Banking groups, including the American Bankers Association, have pushed for the Senate to include a ban on third-party stablecoin yield payments in crypto market structure legislation pending in the Senate.

Senator Angela Alsobrooks speaking on stage at an American Bankers Association conference. Source: American Bankers Association

The groups argue that the payments are a deposit flight risk for bank accounts that could destabilize the banking system and that the ban would close a perceived loophole in the GENIUS Act, which banned stablecoin issuers from offering yield on their tokens.

Stablecoin yield payments are a popular way for crypto exchanges to entice customers, and crypto lobby groups have fought against the proposal to ban them.

The fight has stalled the crypto bill from moving forward, which outlines how market regulators would police crypto.

Senator Alsobrooks said that in negotiations for the GENIUS Act, lawmakers knew they’d have to “revisit the issue around interest and yield,” adding that crypto market structure legislation must address the issue of stablecoin yields so they don’t end up undermining the banking sector.

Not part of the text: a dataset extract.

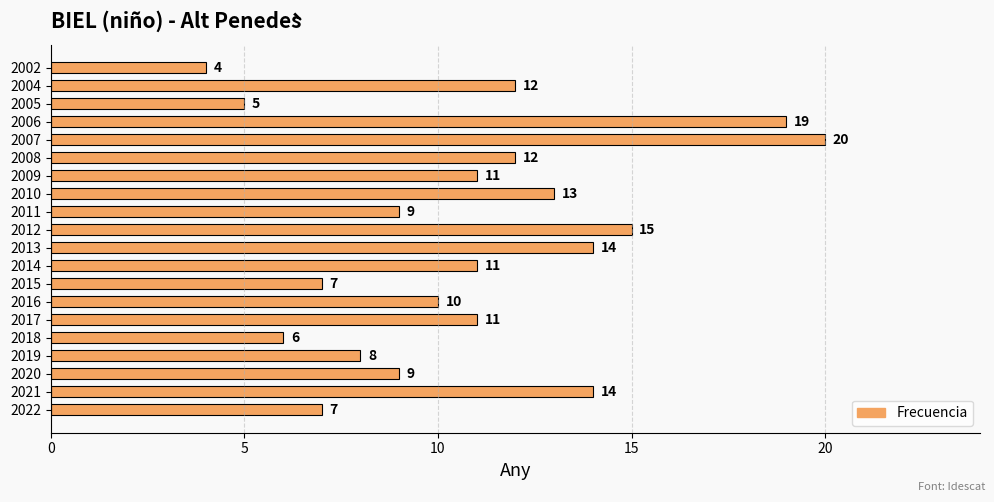

Which has a higher value, 2008 or 2018?

2008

Related: Donald Trump takes swipe at banks over stalled crypto bill

“If it quacks like a duck and looks like a duck, it is a duck,” she said. “Making sure that we are not allowing bank-like products without bank-like protections — this is what we know is really important.”

Americans want stablecoin yield limits if banks at risk

Alsobrooks' comments come as the American Bankers Association shared a survey finding that 42% of respondents agreed that Congress should ban stablecoin yields if there is any risk that it could reduce the amount of money available to banks.

The survey, conducted by Morning Consult on behalf of the lobby group and polling a national sample of 4,456 adults, also found that 84% agreed that a business providing bank-like services, like a savings product, should be “held to the same standards for consumer protection that banks are.”